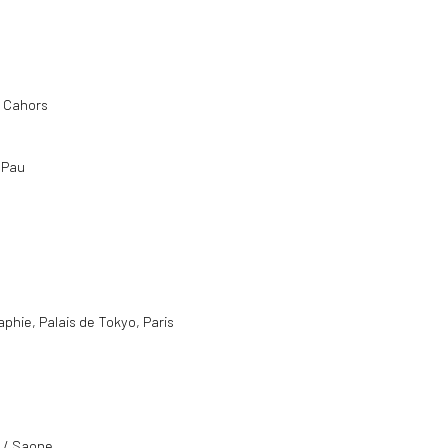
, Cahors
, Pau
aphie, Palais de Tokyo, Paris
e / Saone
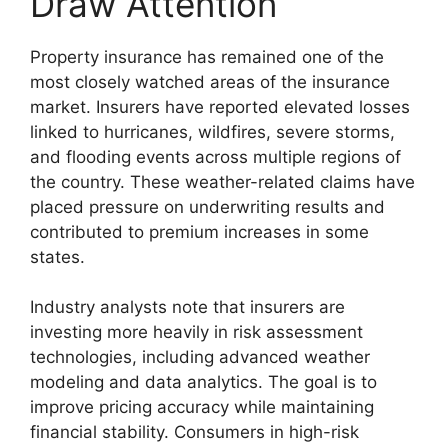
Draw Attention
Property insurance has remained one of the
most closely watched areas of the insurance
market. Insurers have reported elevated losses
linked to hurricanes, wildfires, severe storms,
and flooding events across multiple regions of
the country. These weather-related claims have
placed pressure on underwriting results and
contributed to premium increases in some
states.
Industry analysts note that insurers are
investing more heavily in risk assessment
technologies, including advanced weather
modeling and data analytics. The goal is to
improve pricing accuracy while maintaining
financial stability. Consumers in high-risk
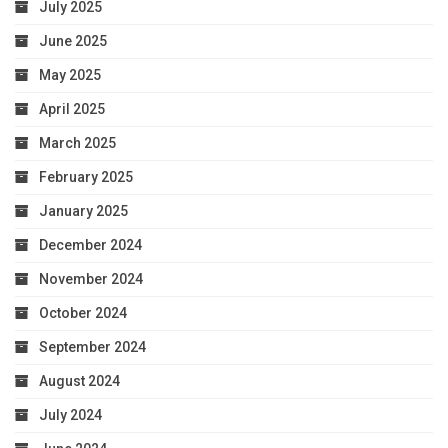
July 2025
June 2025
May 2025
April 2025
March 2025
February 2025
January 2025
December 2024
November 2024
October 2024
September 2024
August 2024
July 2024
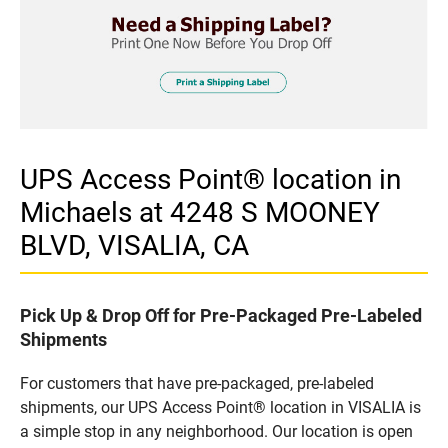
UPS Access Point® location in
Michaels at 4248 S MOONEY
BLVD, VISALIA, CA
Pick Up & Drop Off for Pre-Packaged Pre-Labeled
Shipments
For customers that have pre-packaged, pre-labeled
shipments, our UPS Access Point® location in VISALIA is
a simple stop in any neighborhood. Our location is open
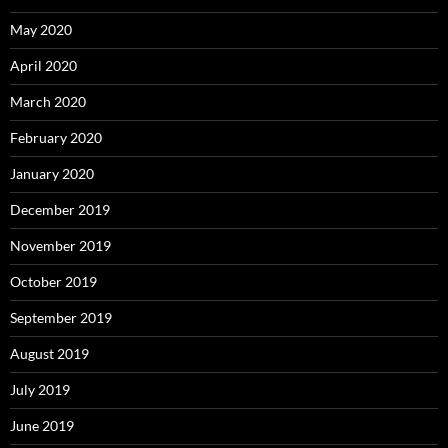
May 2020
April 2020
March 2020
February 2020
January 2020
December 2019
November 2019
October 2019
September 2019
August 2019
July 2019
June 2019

= = = =

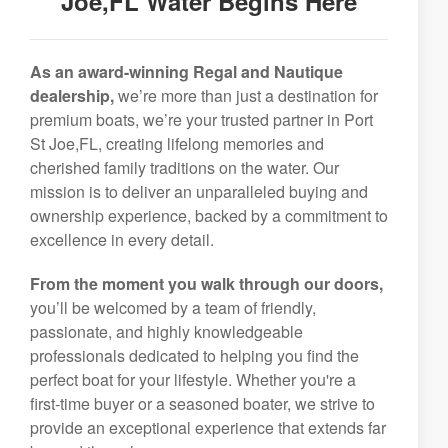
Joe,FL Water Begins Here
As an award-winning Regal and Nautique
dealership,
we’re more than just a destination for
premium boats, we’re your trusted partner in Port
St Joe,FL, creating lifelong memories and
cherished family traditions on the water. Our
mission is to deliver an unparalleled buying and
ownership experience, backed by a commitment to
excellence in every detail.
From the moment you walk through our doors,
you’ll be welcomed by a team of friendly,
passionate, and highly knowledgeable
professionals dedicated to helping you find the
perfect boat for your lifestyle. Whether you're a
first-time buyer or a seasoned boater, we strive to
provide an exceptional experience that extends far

= = = =

Would you please copy, word for word, everything above from the line containing "placed pressure on underwriting results and" down to the line containing "improve pricing accuracy while maintaining", those two lines included?

placed pressure on underwriting results and
contributed to premium increases in some
states.
Industry analysts note that insurers are
investing more heavily in risk assessment
technologies, including advanced weather
modeling and data analytics. The goal is to
improve pricing accuracy while maintaining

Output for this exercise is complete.